Francisco Guedes
| Francisco Guedes | |
|---|---|
| Nascimento | Julho de 1949 |
| Morte | 24 de Março de 2025 |
| Nacionalidade | português |
| Profissão | Editor, tradutor e escritor |
Francisco Guedes (Matosinhos, Julho de 1949 - Porto, 24 de Março de 2025) foi um editor, tradutor e escritor português.
Biografia
Nasceu no concelho de Matosinhos, em Julho de 1949, filho do actor João Guedes.[1] Era igualmente irmão da actriz Paula Guedes.[2]

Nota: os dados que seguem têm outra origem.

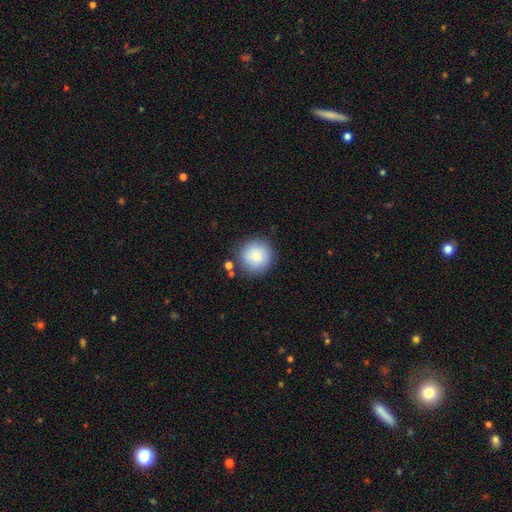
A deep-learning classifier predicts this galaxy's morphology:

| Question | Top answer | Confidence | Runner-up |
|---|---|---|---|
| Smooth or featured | smooth | 87% | star or artifact (7%) |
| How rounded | round | 95% | in between (4%) |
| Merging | none | 84% | minor disturbance (9%) |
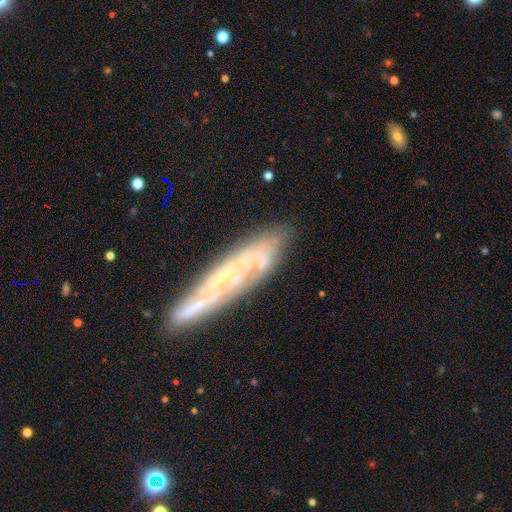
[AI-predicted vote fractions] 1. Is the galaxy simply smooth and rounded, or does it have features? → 70% featured or disk, 22% smooth, 9% star or artifact.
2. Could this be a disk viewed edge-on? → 67% no, 33% yes.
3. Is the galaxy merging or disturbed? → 71% none, 17% minor disturbance, 7% major disturbance, 5% merger.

Em 1986 iniciou a sua carreira literária, nas Edições ASA, onde depois também exerceu como editor, tendo ficado ligado à revelação de novos autores e a várias publicações especiais, como o catálogo A Pintura na Pele, lançado em 1992 em dedicação à artista Gracinda Candeias.[1] Entre os vários escritores com os quais colaborou, encontram-se António Cabrita e Kátia Bandeira de Mello-Gerlach.[3] Na década de 1990 começou a colaborar com o jornal Público no lançamento de livros, principalmente sobre culinária, tendo alguns sido escritos sob o pseudónimo Dulce Salgado.[1] As suas obras abrangem um vasto leque de géneros alimentares, sendo as receitas normalmente enriquecidas com introduções e notas de estilo literário.[1] Publicou pelo menos dois livros de culinária sob a égide da editora Dom Quixote, Guia Anual dos Restaurantes de Portugal e Receitas Tradicionais Portuguesas em 2000, e As 100 Maneiras de Cozinhar Bacalhau e Outros Peixes em 2001.[4]

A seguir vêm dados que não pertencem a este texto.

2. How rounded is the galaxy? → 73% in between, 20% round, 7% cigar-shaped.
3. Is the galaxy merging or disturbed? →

Foi igualmente um dos fundadores da editora Húmus, na qual organizava desde 2020 a colecção 12catorze, onde figuravam escritores como António Hess, José Guardado Moreira e Ricardo Belo Morais.[1]

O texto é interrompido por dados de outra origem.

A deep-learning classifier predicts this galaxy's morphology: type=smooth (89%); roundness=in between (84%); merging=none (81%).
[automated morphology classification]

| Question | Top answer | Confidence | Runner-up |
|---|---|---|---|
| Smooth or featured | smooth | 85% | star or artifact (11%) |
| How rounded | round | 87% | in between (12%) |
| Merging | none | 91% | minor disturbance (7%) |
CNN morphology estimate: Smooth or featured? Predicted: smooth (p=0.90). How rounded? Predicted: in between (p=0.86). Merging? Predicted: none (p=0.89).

Em 1999 apresentou à Câmara Municipal de Matosinhos uma proposta para um festival literário, o Correntes d'Escritas, tendo sido responsável pela organização deste evento desde a sua primeira edição, em 2000.[1] Como parte deste festival, editou a antologia A poesia é tudo, em cooperação com a Câmara Municipal da Póvoa de Varzim.[2] Impulsionou igualmente a organização de outros festivais literários em Portugal, como o I Encontro de Literatura em Viagem, na Biblioteca Municipal Florbela Espanca, em Matosinhos, e o FLiD – Festival Literário do Douro.[2]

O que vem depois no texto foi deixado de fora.